At FIU, her task is to deepen and further solidify the university’s resources for students applying to such scholarships. Prestigious Scholar Development, which is supported by the Division of Academic and Student Affairs, is specifically geared toward students who are competing against peers from other colleges and universities for prized awards. Kuntz credits Interim Provost, Executive Vice President and Chief Operating Officer Elizabeth M. Béjar and Laura Dinehart, dean of the School of Education and Human Development, with having the vision and leadership to make the resource available to students.
Kuntz says this support is an essential lifeline for students navigating the scholarship process — and the competition.

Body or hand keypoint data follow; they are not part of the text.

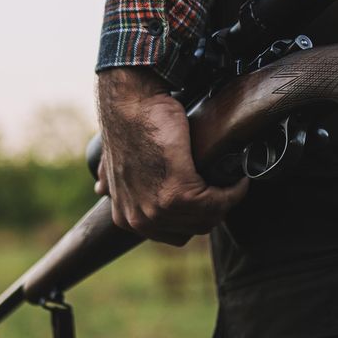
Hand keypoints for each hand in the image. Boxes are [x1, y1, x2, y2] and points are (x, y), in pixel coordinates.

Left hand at [95, 67, 247, 245]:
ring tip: (233, 183)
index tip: (210, 197)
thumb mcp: (115, 162)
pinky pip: (217, 202)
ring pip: (209, 217)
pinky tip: (237, 179)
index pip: (175, 234)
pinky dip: (234, 191)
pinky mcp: (178, 192)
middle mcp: (139, 220)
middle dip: (214, 210)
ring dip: (227, 200)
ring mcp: (158, 209)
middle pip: (194, 229)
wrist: (132, 102)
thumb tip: (101, 187)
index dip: (196, 217)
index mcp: (126, 217)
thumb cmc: (131, 125)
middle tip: (226, 188)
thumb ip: (112, 181)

“We would never send our athletes into championship games without tons of support from coaches,” she says. “But that’s not always the case with academics. These students are representing themselves, but they are also representing FIU on the national stage. When they walk into a finalist interview, we want them to feel that the university is behind them, cheering them on.”
Training for excellence
Kuntz assists students with all aspects of scholarship applications, from having conversations about which scholarships would fit with each student and learning about students’ dreams and ambitions to reviewing essays and recommendation letters and providing feedback to students and faculty recommenders.
“I advise the entire scholarship application package from a birds-eye view,” she says. “That entails working with students every step of the way. I also conduct a ton of outreach, getting word out to students about all the opportunities available. I make sure our students have additional mentoring and support. I am a resource for them.”
The University Graduate School, The Office of Education Abroad, FIU in DC, the Office of Global Learning Initiatives and the Office of Scholarships — which caters to students applying to internal FIU scholarships — are among some of the crucial resources on campus that help connect students to opportunities and work with Kuntz to identify potential scholarship applicants.
In her short time at FIU, Kuntz has already made a lasting impact with students. In 2021, 30% of students who worked with faculty and staff on their nationally-competitive applications were successful.
For the first time in FIU history, Panthers received the USAID Donald M. Payne International Development Graduate Fellowship and the congressionally funded Gilman-McCain Scholarship. Likewise, the university saw its first Rhodes Scholar finalist ever.
A student also earned a Fulbright Scholarship. And nine Panthers received US Department of State’s Benjamin A. Gilman International Scholarships, which provide financial support for students to study or intern abroad so they can gain skills critical to national security and economic prosperity.
“FIU students are really motivated,” Kuntz says. “They are more than capable of excelling at the highest levels.”
The only problem is — they have to decide to apply.
Choosing to apply
“Most students do not think there is any way they can be competitive for these awards,” she says, recalling her experience at multiple universities, including FIU. “They think these awards are for superheroes. But, that’s not true. Yes, these scholarships are ‘reaches,’ but they’re attainable. I want to see more and more FIU students applying for these. What are you going to lose? You didn’t have the scholarship before, so go for it! It might happen!”
It happened for Pierina Anton Lopez, the first Panther to earn the Donald M. Payne International Development Fellowship. The fellowship provides young individuals up to $96,000 in benefits over two years toward a pathway to the USAID Foreign Service to work on some of the most pressing global challenges of our times. The international relations and Honors College alumna is now her graduate studies at Georgetown University’s Walsh School of Foreign Service.
“As the first Payne Fellow from FIU, I hope other Panthers are inspired to apply for prestigious fellowships and pursued careers with USAID or the Department of State,” Lopez said at the time.
These scholarship successes, Kuntz says, are just the beginning of a renewed era in which FIU students are further demonstrating just how much they have to offer.